Rain provides typical Yorkshire backdrop to first (Re)Writing Yorkshire event
Dr Lucy Burnett, poet and Senior Lecturer in Creative Writing at Leeds Beckett, chaired the event on 7 October which saw Tara and Helen read from their back catalogues and discuss whether, and how, Yorkshire influences their writing, and where they see poetry going in the next 10 years.
In 2014, Tara and Helen were both identified by the Poetry Book Society, a high-profile judging panel led by Sir Ian McMillan, as two of a 20-strong cohort of writers expected to dominate the next decade.

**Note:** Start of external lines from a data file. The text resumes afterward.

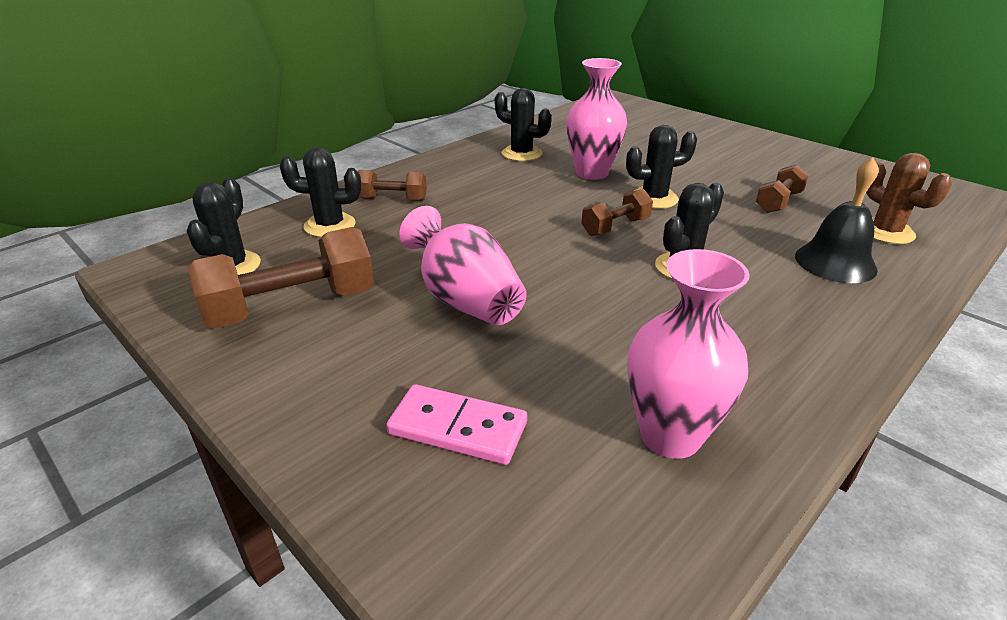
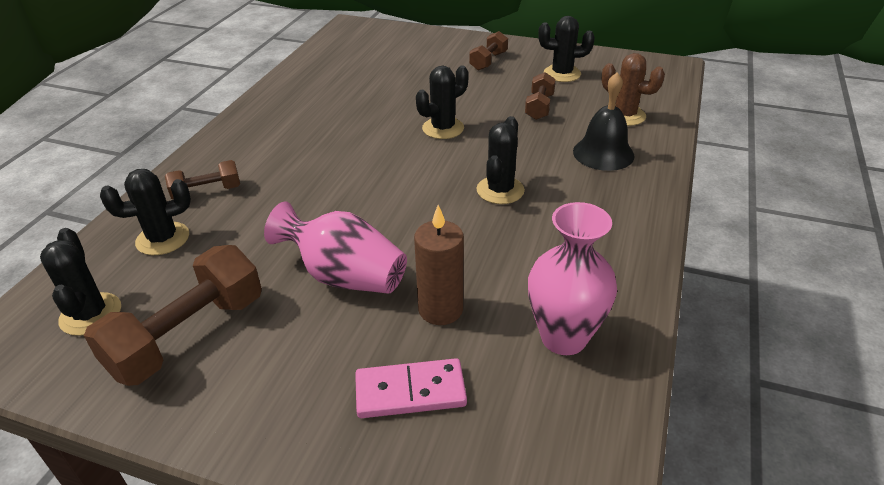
camera: 25 degrees left, 5 degrees up
black cactus [495,88,552,161] -> black cactus moved to [538,16,595,82]
pink vase [566,58,627,180] -> none
brown dumbbell [582,189,653,236] -> brown dumbbell moved to [469,31,508,71]
none -> brown candle [414,205,464,325]

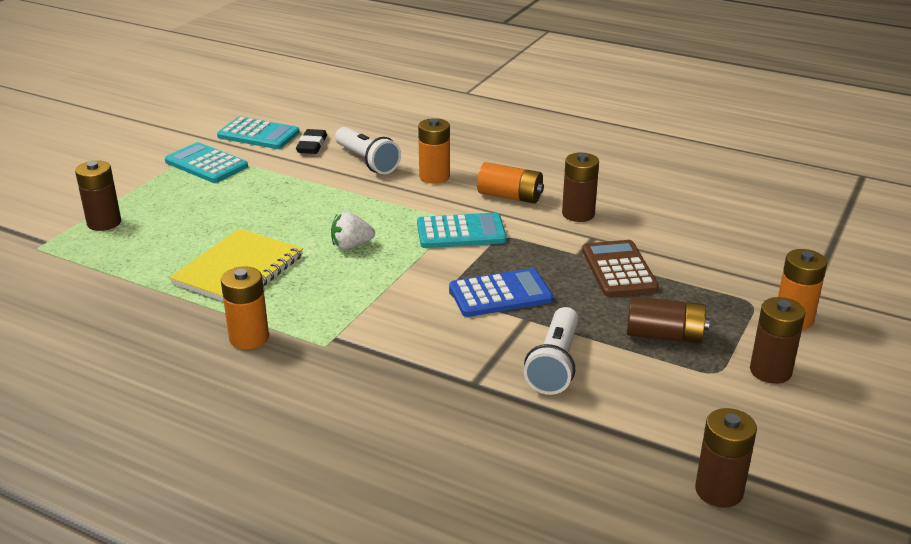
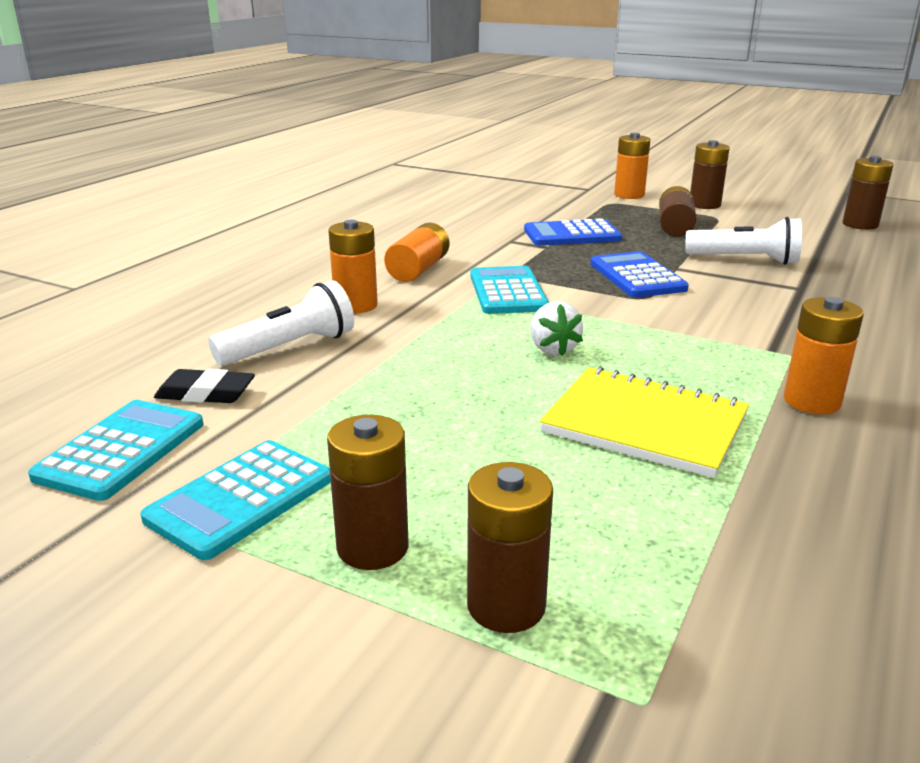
camera: 90 degrees left, 5 degrees down
brown battery [562,153,599,222] -> brown battery moved to [327,415,409,570]
brown calculator [582,240,659,297] -> blue calculator [524,218,622,246]

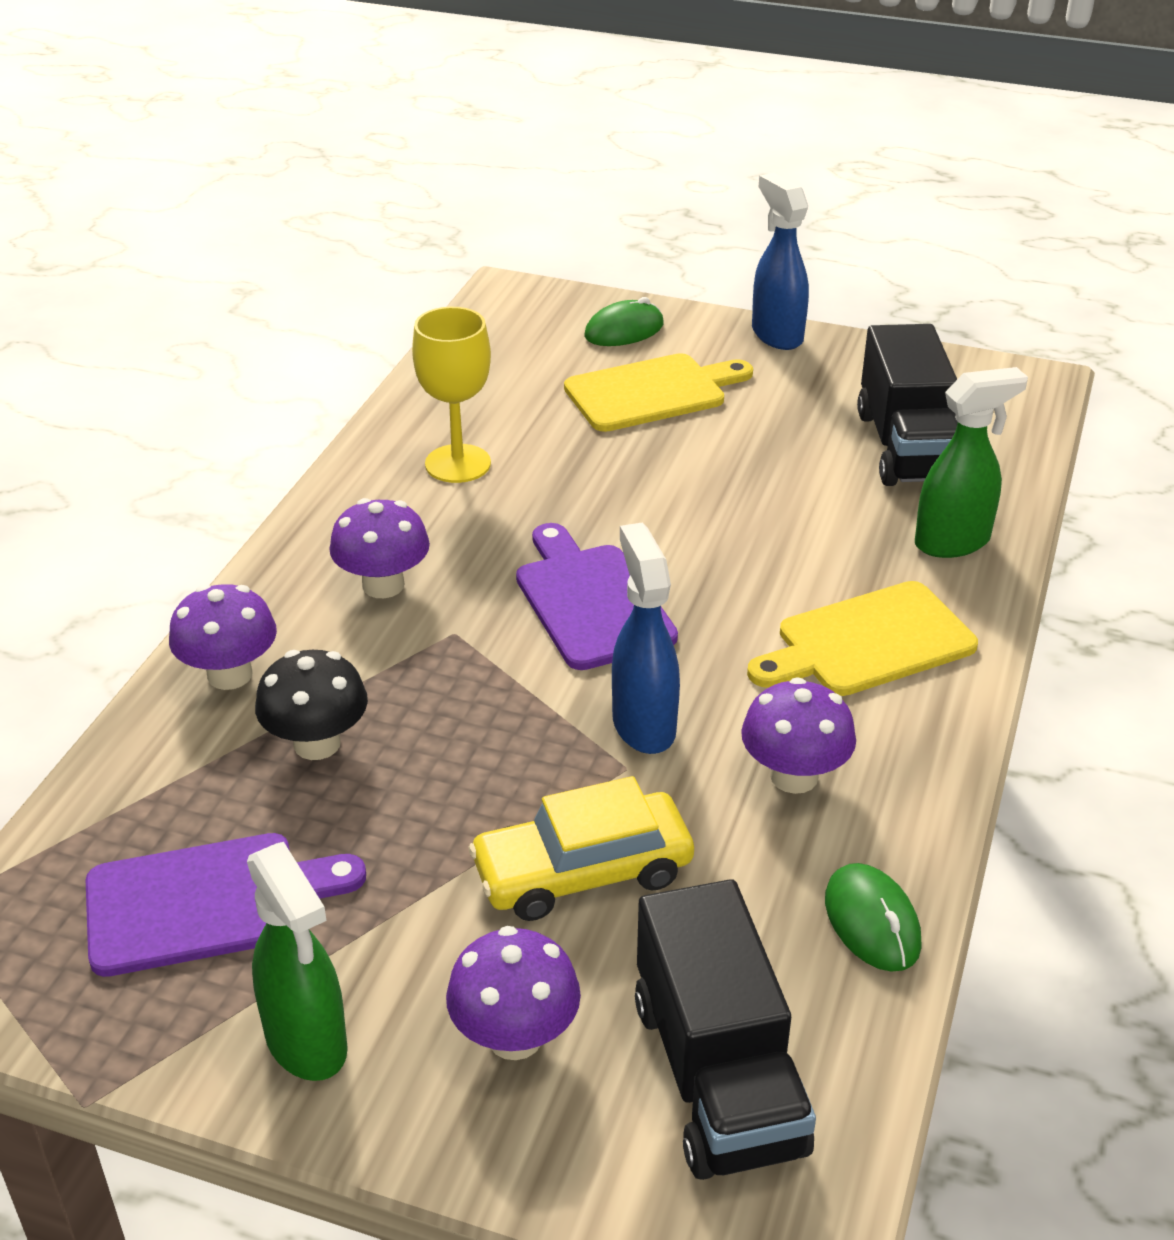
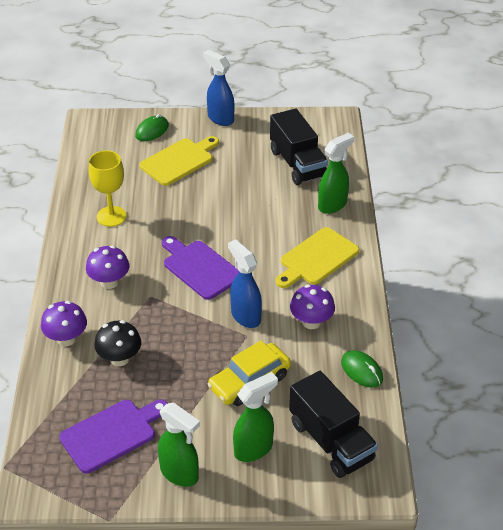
camera: 20 degrees left, 5 degrees up
purple mushroom [446,926,581,1060] -> green spray bottle [233,372,278,462]

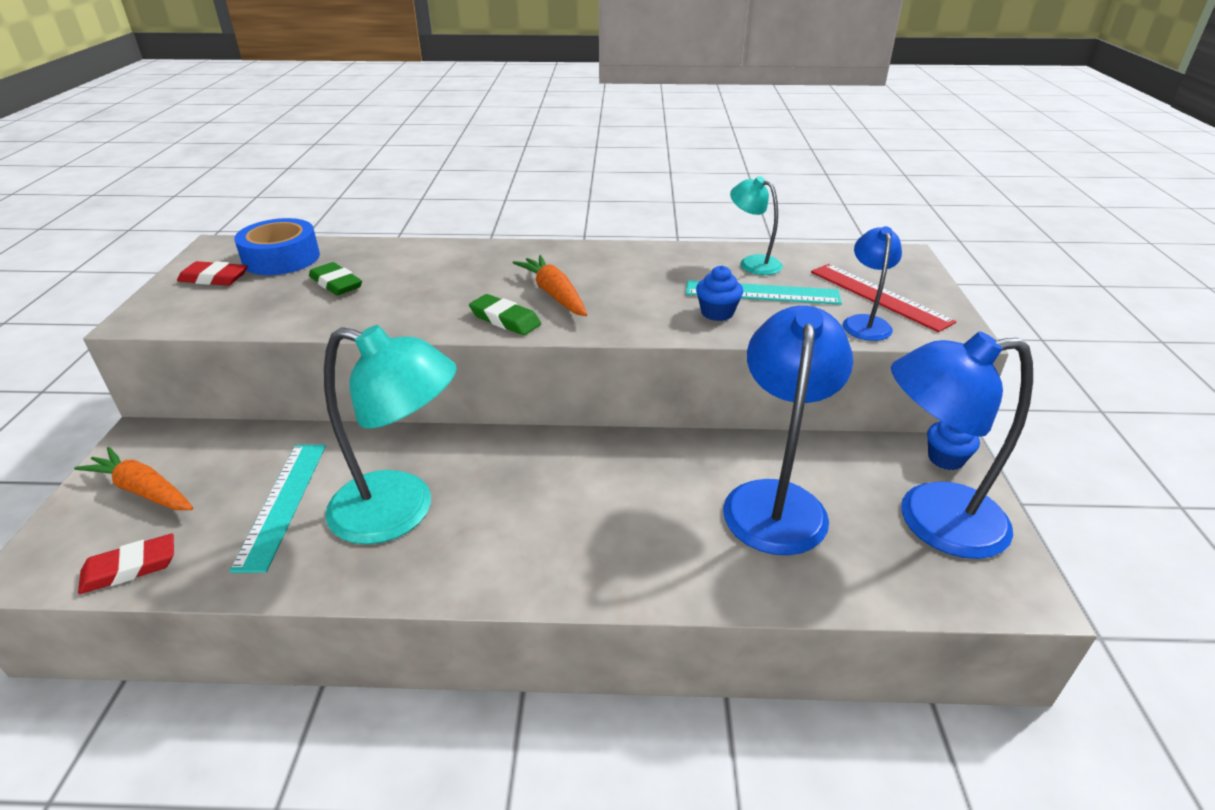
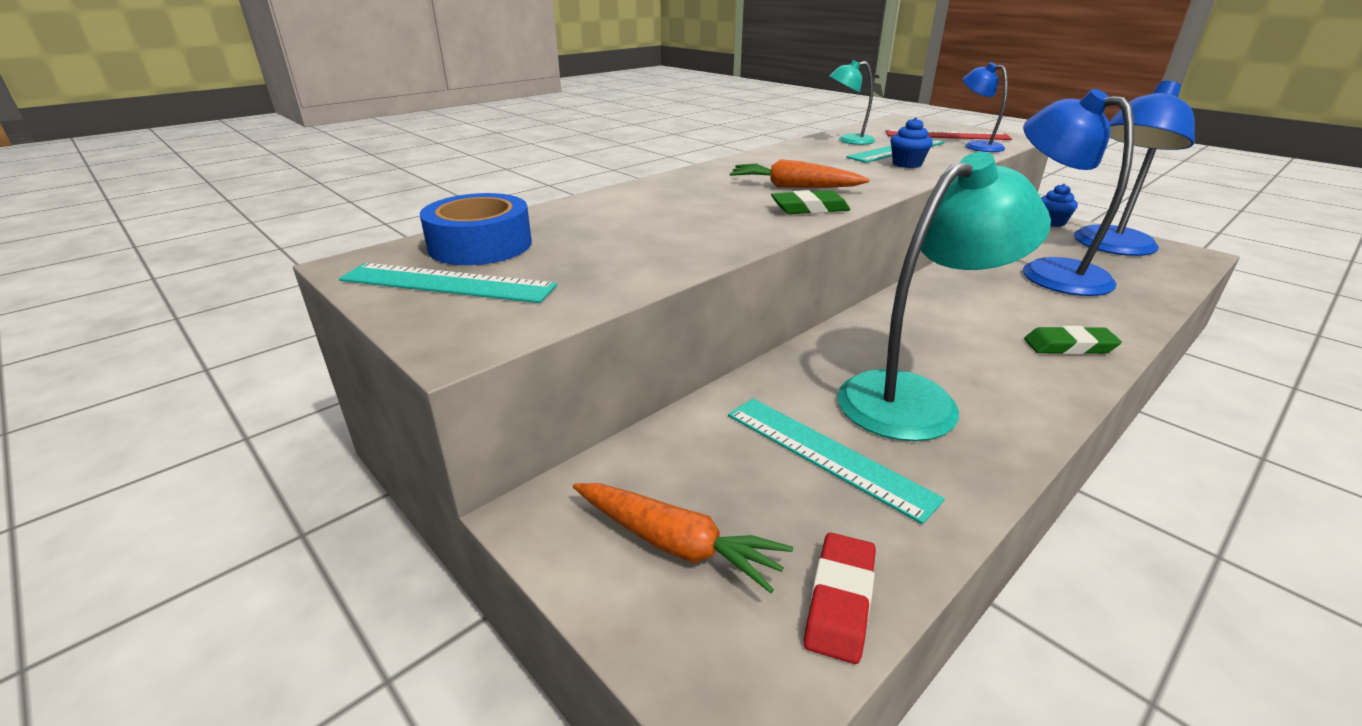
camera: 45 degrees left, 5 degrees down
orange carrot [74,447,193,510] -> orange carrot turned 135 degrees counterclockwise [573,483,793,593]
red eraser [177,261,248,285] -> turquoise ruler [339,263,557,303]
green eraser [309,262,362,296] -> green eraser moved to [1024,326,1122,355]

Dr Rachel Connor, Senior Lecturer in Cultural Studies and Humanities and organiser of the event, said: “For our first event, ‘Next Generation Yorkshire Poets’, we were thrilled to have a packed house – made up of members of the public, writers and both staff and students from Leeds Beckett and beyond – to hear Tara and Helen read from their work and talk about the influence of landscape and place. It was an atmospheric setting; with the book-lined shelves of the Leeds Library providing a stunning backdrop and the rain hammering on the glass roof of the atrium – quintessentially Yorkshire!”
The trilogy of seminars, to be held at the Leeds Library, are free and open to the public. The next lecture ‘Mapping Leeds’s fictional landscape with A J Kirby, Richard Smyth and Dr Rachel Connor’ will take place on 17 November at 6.30pm.
In this event, led by Dr Connor, A J (Andrew) Kirby and Richard Smyth (both selected in 2013 as amongst the top 20 writers in Leeds under 40) will explore the literary map of Leeds and its region – with a particular focus on grassroots writing. Spotlighting selected extracts from their own fiction, they will consider what constitutes a ‘Leeds’ or a ‘Yorkshire’ writer.
Dr Connor added: “We established the (Re)Writing Yorkshire series because there’s a real need for a live event that connects Leeds Beckett with the wider reading and writing community in Leeds and beyond - collaborating with the Library, which shares our democratic approach to reading and literature, also cements our accessibility in the heart of the city. The other reason for setting up the events is that we’re fascinated by representations of Yorkshire in the 21st century across the creative and critical domain and we wanted to be able to share our passion with like-minded people.”